Une initiative ancienne du mouvement ouvrier révolutionnaire
Clara Zetkin
À propos du « mois de la
femme » dont nous avons déjà parlé, le site de la Ville écrit : « Le 8 mars est depuis plusieurs années la
Journée internationale pour les droits des femmes : une formidable occasion de
mettre en avant la nécessaire réduction des inégalités entre les femmes et les
hommes ». Si nous n’avons bien sûr rien à redire avec la seconde
partie de la phrase, il n’en va pas de même avec la première où le rédacteur
fait preuve d’une inculture grave pour le moins. Toujours généreux quand il s’agit
de connaissances, nous lui proposons de lire l’article ci-dessous de la
parution de cette semaine de notre hebdomadaire Lutte ouvrière qui porte sur cette journée du 8 mars qui a tout de
même plus… d’un siècle et qui n’a pas attendu ces dernières années, même lorsqu’il
s’agit de celle mise en place par l’ONU. DM
Journée du 8 mars : une initiative du mouvement ouvrier révolutionnaire
02 Mars 2022
En 1977, les Nations unies, sous la pression des mobilisations de femmes dans le monde, ont fait du 8 mars la Journée internationale des droits des femmes, une manifestation empruntée au mouvement ouvrier révolutionnaire, pionnier dans la lutte pour l’émancipation des travailleurs et des femmes.
L’Internationale ouvrière, créée en 1889, fut en effet la première organisation politique à mettre en avant le principe « à travail égal, salaire égal ». Dirigeants et militants de cette Internationale n’aspiraient pas à gérer les affaires de la bourgeoisie mais à renverser le capitalisme et à le remplacer par une société socialiste égalitaire, sans exploitation ni frontières.
Friedrich Engels poussa une militante allemande, Clara Zetkin, à intervenir au congrès de 1889 pour y défendre les droits des femmes contre les préjugés de certains militants, partisans du maintien de la femme au foyer. Les premières militantes socialistes ne devaient pas manquer de courage pour s’adresser à des assemblées composées presque exclusivement d’hommes, parfois narquois ou hostiles.
En Allemagne, entre 1882 et 1907, le nombre des ouvrières avait triplé, passant de 500 000 à 1,5 million. Le Parti socialiste allemand (SPD) organisait de plus en plus de femmes : 62 000 en 1908. Au même moment, les syndicats ouvriers liés au SPD comptaient 135 000 femmes.
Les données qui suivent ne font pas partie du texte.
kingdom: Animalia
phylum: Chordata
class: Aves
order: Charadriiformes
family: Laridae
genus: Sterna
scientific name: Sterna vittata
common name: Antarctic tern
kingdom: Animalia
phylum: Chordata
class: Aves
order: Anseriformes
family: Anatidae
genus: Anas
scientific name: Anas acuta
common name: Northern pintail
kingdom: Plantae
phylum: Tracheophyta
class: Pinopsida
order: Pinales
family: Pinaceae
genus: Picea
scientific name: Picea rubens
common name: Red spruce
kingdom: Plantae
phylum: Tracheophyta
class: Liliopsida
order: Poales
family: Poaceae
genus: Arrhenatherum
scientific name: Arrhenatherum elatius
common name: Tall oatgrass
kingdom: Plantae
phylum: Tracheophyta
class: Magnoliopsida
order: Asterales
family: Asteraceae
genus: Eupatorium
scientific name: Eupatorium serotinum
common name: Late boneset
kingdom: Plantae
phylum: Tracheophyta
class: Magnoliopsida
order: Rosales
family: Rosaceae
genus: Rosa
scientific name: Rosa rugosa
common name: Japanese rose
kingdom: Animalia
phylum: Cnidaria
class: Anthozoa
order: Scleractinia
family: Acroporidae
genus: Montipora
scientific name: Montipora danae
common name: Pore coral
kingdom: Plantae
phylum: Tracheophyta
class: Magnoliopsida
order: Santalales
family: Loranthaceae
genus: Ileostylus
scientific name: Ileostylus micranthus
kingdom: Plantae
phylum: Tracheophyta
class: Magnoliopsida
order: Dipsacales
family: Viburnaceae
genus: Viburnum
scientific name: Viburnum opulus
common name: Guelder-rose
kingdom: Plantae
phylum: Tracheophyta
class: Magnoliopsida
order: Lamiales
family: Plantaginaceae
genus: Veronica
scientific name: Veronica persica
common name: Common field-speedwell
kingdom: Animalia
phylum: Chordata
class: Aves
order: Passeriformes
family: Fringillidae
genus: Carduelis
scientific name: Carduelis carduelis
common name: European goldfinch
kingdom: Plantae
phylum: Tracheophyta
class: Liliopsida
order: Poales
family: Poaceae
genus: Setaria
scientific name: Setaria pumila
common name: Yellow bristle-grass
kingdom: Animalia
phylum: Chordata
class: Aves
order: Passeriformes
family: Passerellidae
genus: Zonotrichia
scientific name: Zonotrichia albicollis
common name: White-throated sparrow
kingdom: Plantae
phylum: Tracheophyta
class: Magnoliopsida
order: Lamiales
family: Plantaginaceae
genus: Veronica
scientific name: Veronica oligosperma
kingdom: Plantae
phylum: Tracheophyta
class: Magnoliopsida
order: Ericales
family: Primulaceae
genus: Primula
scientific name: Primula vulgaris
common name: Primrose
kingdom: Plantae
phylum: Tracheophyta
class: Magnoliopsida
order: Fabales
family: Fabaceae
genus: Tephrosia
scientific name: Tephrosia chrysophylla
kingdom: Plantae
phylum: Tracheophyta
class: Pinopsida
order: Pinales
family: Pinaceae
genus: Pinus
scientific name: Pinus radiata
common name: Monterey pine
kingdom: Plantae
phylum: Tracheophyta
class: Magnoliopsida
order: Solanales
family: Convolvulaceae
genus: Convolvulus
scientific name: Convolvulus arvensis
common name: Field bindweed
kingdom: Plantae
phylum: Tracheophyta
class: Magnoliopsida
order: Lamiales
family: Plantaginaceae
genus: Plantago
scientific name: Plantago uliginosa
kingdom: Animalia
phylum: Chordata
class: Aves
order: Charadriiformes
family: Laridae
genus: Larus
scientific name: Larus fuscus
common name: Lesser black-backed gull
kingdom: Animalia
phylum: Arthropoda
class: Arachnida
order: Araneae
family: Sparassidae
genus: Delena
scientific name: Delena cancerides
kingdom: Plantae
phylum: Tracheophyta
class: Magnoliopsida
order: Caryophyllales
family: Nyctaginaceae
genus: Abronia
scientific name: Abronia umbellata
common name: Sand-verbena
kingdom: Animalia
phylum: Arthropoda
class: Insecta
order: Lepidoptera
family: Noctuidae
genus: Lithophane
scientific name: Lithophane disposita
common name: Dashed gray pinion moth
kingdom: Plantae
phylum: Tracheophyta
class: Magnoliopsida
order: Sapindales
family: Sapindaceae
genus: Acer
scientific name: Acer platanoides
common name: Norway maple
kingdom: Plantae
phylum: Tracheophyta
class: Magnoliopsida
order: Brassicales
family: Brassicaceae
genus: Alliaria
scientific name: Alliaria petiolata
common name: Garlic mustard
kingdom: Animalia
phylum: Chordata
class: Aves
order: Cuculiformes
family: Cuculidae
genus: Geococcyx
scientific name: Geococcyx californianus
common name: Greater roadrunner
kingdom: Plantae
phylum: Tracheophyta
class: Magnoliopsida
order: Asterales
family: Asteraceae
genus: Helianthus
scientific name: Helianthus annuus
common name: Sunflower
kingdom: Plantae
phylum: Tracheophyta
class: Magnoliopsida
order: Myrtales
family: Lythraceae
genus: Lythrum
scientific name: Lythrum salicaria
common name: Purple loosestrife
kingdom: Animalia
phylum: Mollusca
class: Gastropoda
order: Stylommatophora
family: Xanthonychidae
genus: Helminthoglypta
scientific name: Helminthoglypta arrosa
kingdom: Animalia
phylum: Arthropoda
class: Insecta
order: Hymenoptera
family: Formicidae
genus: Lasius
Aussi, en 1907, les militantes de la Deuxième Internationale appelèrent à une conférence internationale des femmes, où cinquante d’entre elles représentèrent quinze pays. Dans la défense des droits des travailleuses, elles marquaient les limites des féministes bourgeoises, qui ne revendiquaient que le droit de vote, parfois même seulement pour les femmes riches. Les militantes socialistes réclamaient le suffrage universel, tout en soulignant qu’il ne mettrait pas fin à l’exploitation des travailleuses et des travailleurs. Pour abattre le capitalisme, femmes et hommes devaient s’organiser économiquement dans les syndicats et politiquement dans les partis socialistes.
En 1910, une seconde conférence des femmes socialistes lança l’idée d’une journée internationale pour les droits des femmes, comparable au 1er mai ouvrier. La première de ces journées eut lieu en mars 1911. Un million de femmes y participèrent dans plusieurs pays d’Europe. Le 8 mars 1914, les ouvrières allemandes manifestaient pour le droit de vote, qui fut obtenu en 1918. Le 8 mars 1917, en Russie, la Journée des femmes marqua le début de la révolution. Ensuite, le mouvement communiste né de cette révolution prolétarienne fit du 8 mars la Journée des droits des femmes, officialisée en Russie soviétique en 1921 par un décret de Lénine.
C’est bien le mouvement ouvrier révolutionnaire qui a donné naissance à la Journée internationale des droits des femmes car, comme le disait le socialiste August Bebel dans son livre La femme et le socialisme : « Il ne peut y avoir d’émancipation humaine sans indépendance sociale et égalité des sexes ». C’est toujours vrai et c’est une raison, toujours actuelle, de manifester ce jour-là.